Contrairement à ce que soutient la SAS Invest AL il n'est pas nécessaire pour prononcer la liquidation judiciaire en cours d'exécution du plan de redressement, que la situation de l'entreprise soit irrémédiablement compromise, dès lors qu'il suffit que le tribunal constate l'état de cessation des paiements en cours d'exécution du plan et prononce la liquidation judiciaire.

C'est donc à juste titre que le tribunal de commerce de Grasse a prononcé la résolution du plan de redressement de la SAS Invest AL pour inexécution et, constatant l'état de cessation des paiements caractérisé par l'incapacité de régler les dettes survenues pendant l'exécution du plan s'élevant au total à la somme de 89 605 euros, auxquelles s'ajoutent les frais de justice pour un montant de 13 741,67 euros, avec son actif disponible, a prononcé la liquidation judiciaire de la SAS Invest AL.

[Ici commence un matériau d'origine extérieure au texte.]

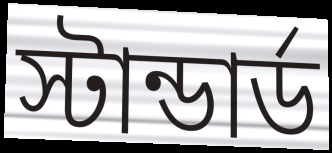
স্টান্ডার্ড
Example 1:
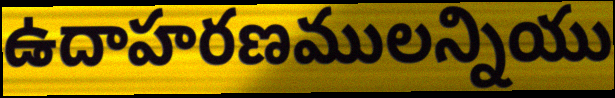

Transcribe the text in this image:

ఉదాహరణములన్నియు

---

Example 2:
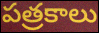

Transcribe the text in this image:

పత్రకాలు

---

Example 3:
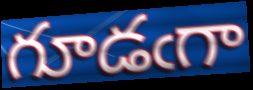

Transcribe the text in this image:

గూడఁగా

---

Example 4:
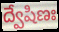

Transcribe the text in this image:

ద్వేషిణః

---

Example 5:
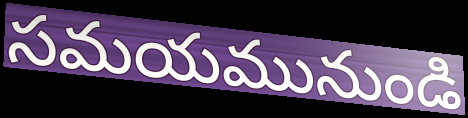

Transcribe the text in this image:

సమయమునుండి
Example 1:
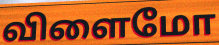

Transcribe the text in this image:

விளைமோ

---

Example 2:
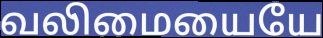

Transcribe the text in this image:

வலிமையையே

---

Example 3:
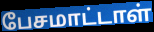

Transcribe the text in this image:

பேசமாட்டாள்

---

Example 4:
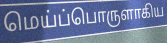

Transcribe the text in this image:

மெய்ப்பொருளாகிய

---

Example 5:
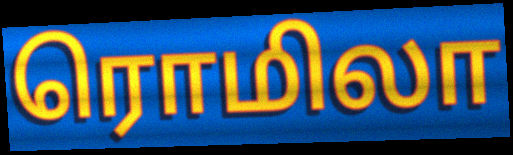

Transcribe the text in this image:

ரொமிலா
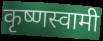
कृष्णस्वामी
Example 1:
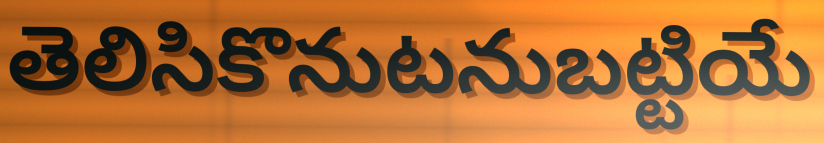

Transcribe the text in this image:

తెలిసికొనుటనుబట్టియే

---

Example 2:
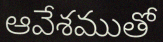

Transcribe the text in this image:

ఆవేశముతో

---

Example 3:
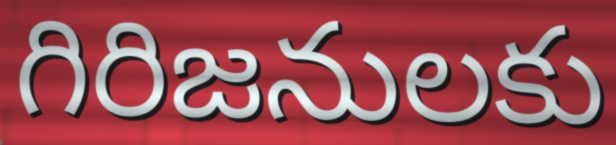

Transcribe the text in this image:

గిరిజనులకు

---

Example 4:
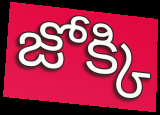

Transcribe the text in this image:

జోక్కి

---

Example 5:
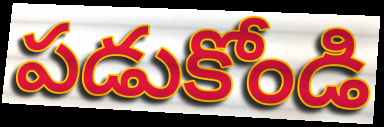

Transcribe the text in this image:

పడుకోండి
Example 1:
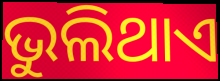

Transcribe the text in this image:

ଭୁଲିଥାଏ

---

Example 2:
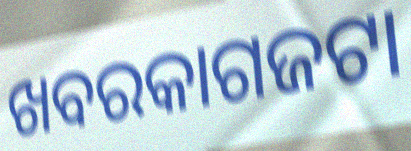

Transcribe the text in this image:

ଖବରକାଗଜଟା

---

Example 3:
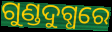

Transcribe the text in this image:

ଗୁଣ୍ଡଦୁଗ୍ଧରେ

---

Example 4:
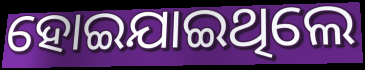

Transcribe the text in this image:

ହୋଇଯାଇଥିଲେ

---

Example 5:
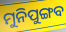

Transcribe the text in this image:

ମୁନିପୁଙ୍ଗବ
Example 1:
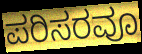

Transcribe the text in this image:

ಪರಿಸರವೂ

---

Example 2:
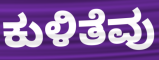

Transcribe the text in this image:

ಕುಳಿತೆವು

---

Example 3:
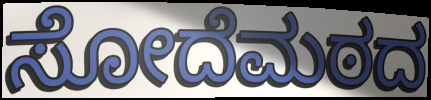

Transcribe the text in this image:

ಸೋದೆಮಠದ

Le jugement sera par conséquent confirmé en toutes ses dispositions.

PAR CES MOTIFS

La cour, statuant publiquement, par arrêt contradictoire, rendu par mise à disposition au greffe,

Déboute la SAS Invest AL de ses prétentions ;

Confirme en toutes ses dispositions le jugement rendu par le tribunal de commerce de Grasse (n° 2023F00115) le 19 avril 2023 ;

Y ajoutant,

Dit que les dépens seront employés en frais privilégiés de la procédure collective de la SAS Invest AL.